• _Information provided_:
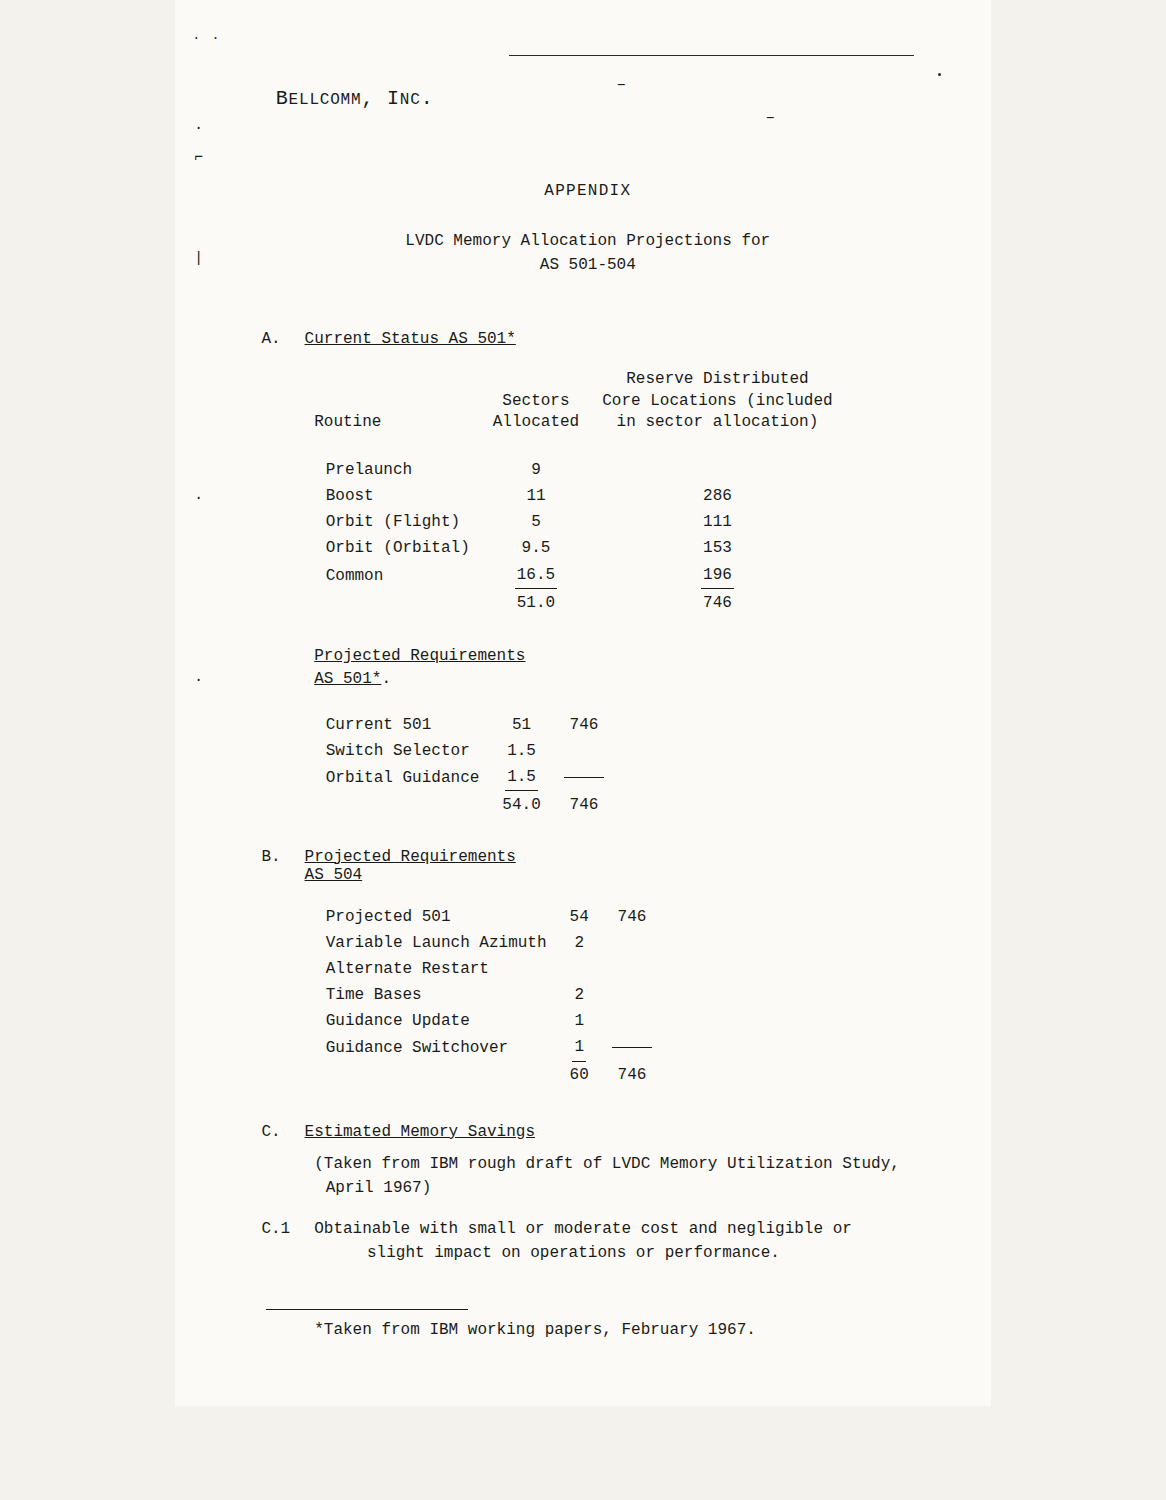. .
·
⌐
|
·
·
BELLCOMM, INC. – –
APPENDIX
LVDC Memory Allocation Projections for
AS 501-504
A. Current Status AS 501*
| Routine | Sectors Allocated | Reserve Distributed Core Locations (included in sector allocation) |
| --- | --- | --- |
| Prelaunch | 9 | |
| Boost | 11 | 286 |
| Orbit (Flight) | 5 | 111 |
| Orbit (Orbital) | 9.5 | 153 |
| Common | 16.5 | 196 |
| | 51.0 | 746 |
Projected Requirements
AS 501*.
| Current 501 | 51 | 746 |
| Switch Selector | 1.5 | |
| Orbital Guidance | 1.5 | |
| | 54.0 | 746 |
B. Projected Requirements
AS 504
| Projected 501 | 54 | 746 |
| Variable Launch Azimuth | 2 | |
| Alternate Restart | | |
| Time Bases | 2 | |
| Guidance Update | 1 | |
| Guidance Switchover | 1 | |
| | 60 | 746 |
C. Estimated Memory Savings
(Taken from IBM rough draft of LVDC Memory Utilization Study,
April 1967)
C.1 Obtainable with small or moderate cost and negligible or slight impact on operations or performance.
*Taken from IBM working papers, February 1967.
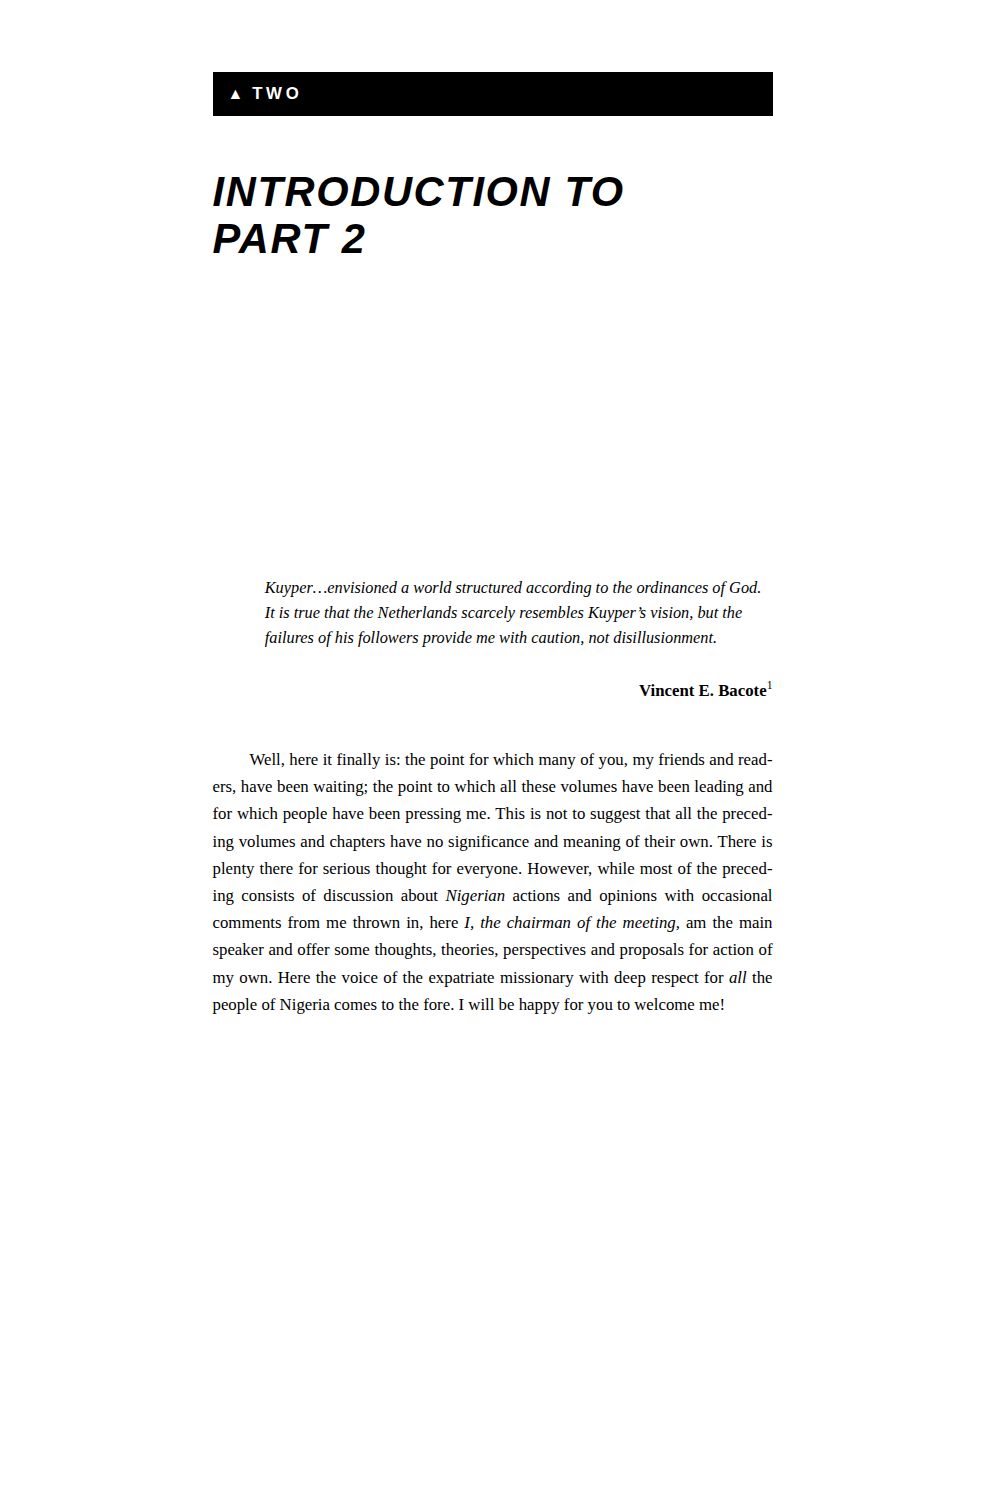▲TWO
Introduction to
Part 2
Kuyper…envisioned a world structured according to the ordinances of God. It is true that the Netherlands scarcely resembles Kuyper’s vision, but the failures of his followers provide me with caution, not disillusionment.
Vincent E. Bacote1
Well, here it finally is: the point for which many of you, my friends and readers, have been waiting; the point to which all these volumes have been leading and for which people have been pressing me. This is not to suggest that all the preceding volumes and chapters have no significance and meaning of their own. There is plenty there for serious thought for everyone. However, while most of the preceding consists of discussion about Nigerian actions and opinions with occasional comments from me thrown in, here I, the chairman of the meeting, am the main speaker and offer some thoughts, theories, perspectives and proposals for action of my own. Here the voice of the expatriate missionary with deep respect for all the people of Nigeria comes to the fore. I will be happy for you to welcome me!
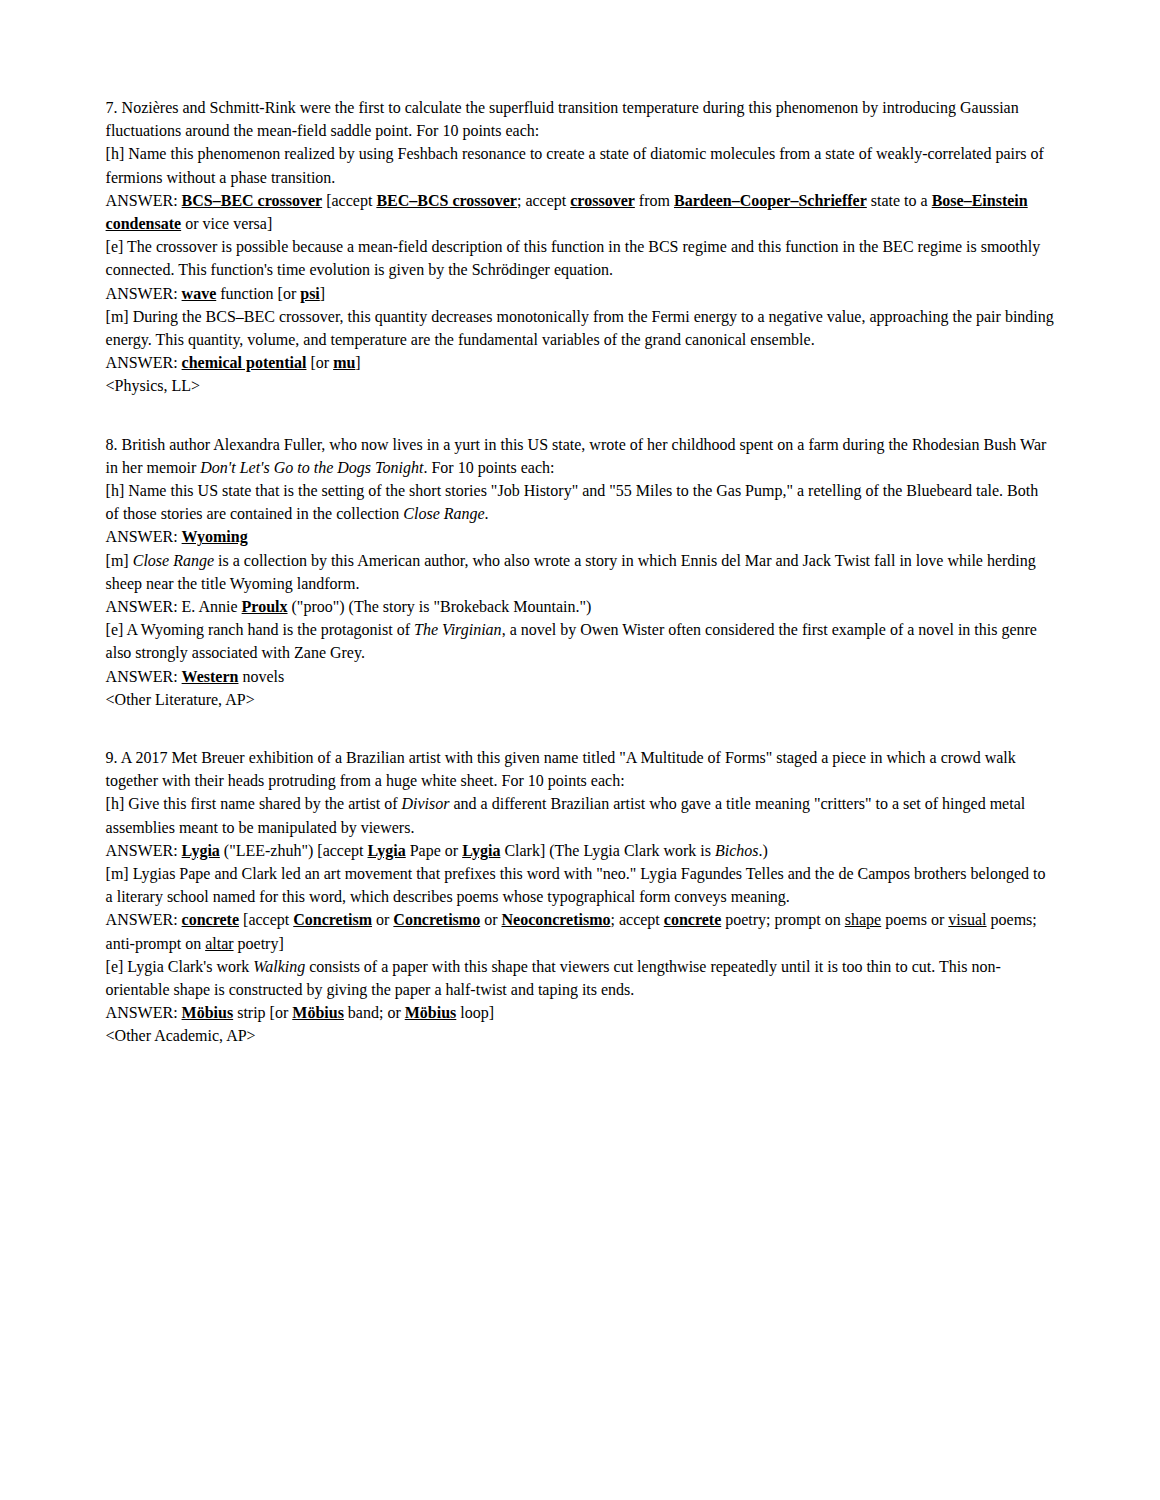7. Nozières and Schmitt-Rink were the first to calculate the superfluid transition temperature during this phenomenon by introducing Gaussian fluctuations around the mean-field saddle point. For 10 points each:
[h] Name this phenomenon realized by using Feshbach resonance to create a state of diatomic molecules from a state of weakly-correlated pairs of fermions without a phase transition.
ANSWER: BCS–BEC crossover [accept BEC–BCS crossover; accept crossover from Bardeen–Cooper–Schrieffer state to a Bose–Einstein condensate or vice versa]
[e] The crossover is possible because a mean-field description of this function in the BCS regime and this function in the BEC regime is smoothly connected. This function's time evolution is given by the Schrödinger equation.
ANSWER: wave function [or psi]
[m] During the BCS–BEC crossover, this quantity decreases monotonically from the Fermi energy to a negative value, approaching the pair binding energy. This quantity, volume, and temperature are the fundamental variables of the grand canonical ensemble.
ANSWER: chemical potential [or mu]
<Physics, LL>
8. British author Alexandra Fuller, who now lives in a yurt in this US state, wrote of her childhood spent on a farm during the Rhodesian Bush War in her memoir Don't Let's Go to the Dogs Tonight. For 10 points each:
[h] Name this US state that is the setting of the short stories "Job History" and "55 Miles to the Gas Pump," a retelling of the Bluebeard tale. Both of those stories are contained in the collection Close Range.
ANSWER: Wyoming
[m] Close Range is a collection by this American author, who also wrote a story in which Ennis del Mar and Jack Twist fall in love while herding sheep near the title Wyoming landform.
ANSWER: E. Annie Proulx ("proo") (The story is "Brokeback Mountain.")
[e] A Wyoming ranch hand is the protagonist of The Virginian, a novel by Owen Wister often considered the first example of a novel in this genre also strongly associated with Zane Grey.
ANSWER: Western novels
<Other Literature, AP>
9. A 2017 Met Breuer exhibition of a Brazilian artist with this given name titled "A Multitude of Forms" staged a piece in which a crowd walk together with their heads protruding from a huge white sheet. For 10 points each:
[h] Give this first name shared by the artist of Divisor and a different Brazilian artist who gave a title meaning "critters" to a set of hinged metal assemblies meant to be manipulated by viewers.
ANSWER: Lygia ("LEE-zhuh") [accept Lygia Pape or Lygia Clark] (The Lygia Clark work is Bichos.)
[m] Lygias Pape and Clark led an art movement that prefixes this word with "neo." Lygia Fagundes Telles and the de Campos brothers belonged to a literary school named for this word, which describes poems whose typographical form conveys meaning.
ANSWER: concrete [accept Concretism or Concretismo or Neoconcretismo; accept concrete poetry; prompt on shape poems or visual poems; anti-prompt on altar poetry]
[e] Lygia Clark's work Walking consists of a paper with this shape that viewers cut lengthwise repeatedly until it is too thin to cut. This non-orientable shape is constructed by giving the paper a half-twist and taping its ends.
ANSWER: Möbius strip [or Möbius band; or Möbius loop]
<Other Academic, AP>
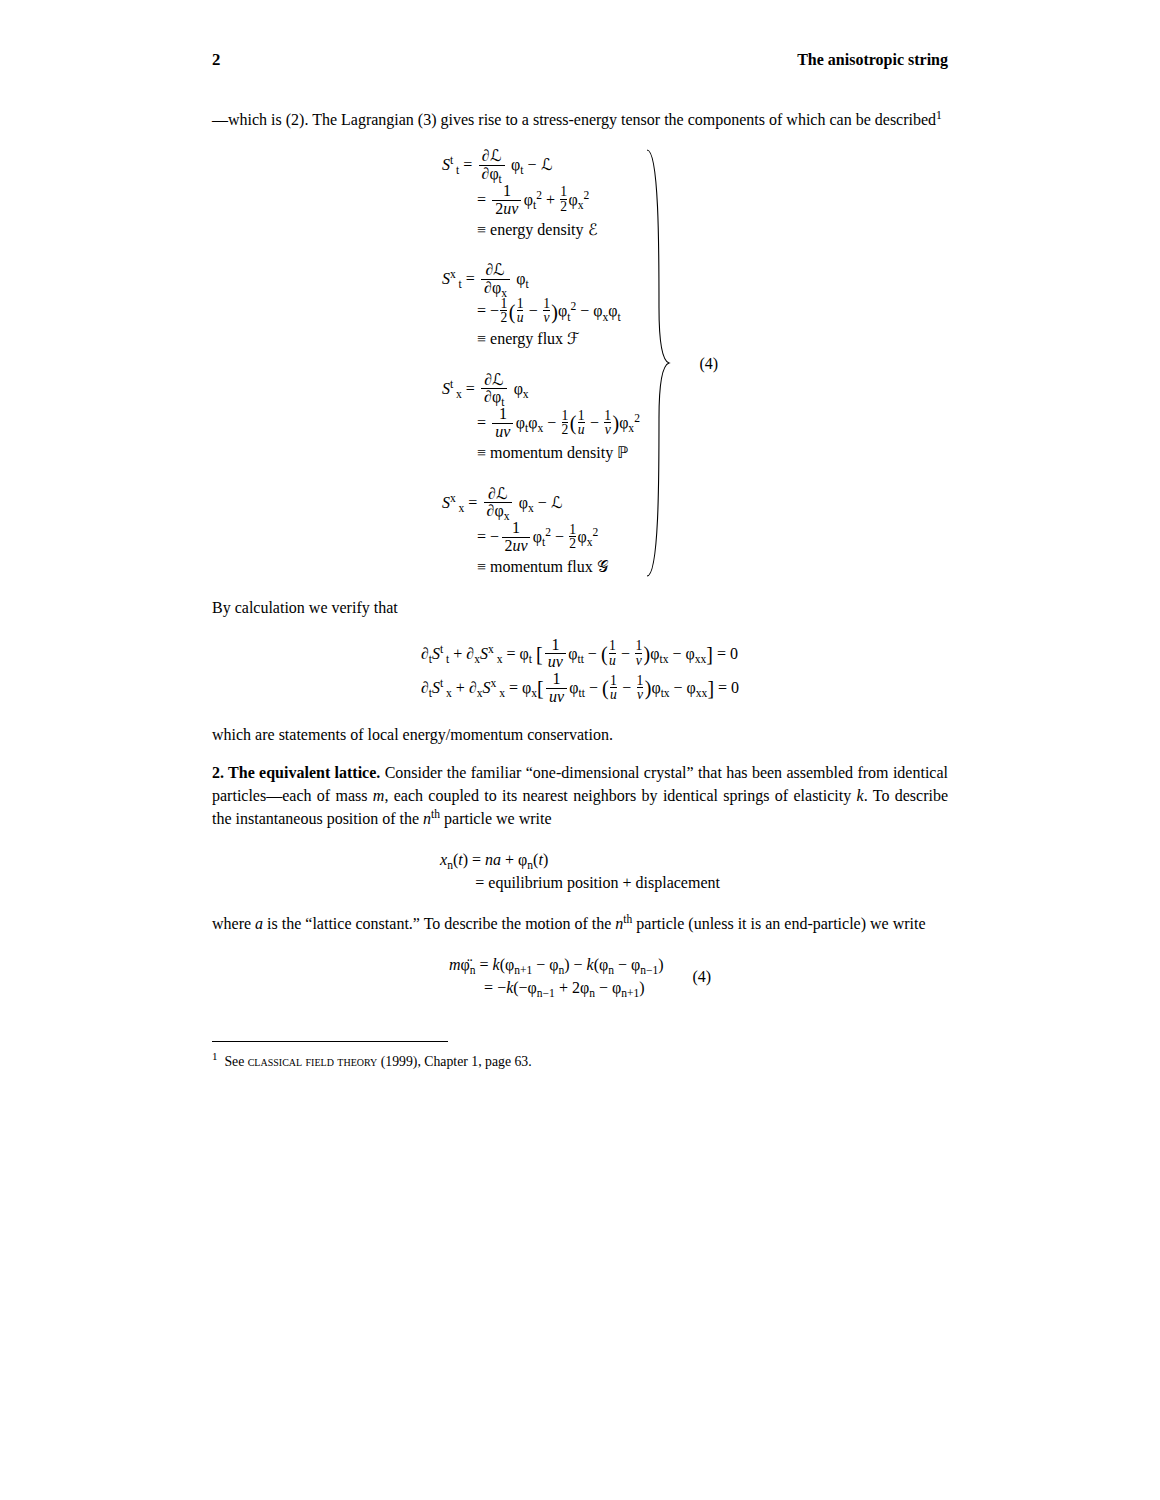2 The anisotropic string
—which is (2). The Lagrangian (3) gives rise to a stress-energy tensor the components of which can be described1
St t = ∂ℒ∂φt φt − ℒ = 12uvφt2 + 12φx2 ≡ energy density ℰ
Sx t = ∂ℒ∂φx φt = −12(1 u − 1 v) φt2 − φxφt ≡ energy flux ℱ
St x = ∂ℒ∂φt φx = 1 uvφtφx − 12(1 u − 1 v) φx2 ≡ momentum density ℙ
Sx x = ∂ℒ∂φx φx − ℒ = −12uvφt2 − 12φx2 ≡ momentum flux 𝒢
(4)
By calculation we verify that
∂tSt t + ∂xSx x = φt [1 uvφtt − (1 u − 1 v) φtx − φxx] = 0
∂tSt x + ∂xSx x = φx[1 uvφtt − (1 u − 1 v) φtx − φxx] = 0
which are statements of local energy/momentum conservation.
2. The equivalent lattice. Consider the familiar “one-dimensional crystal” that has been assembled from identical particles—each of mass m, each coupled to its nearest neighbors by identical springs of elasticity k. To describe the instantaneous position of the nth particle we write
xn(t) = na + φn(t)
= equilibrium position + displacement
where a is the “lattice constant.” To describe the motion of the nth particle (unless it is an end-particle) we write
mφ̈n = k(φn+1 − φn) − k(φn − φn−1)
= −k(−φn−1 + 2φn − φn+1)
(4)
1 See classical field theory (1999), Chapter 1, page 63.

• _Exercise requirements_: Between and including the line with "Bases | 2 | |" and the line with "Vincent E. Bacote1", repeat every line exactly as it appears above, with pictures left out.

• _Exercise solution_:
| Time Bases | 2 | |
| Guidance Update | 1 | |
| Guidance Switchover | 1 | |
| | 60 | 746 |
C. Estimated Memory Savings
(Taken from IBM rough draft of LVDC Memory Utilization Study,
April 1967)
C.1 Obtainable with small or moderate cost and negligible or slight impact on operations or performance.
*Taken from IBM working papers, February 1967.
▲TWO
Introduction to
Part 2
Kuyper…envisioned a world structured according to the ordinances of God. It is true that the Netherlands scarcely resembles Kuyper’s vision, but the failures of his followers provide me with caution, not disillusionment.
Vincent E. Bacote1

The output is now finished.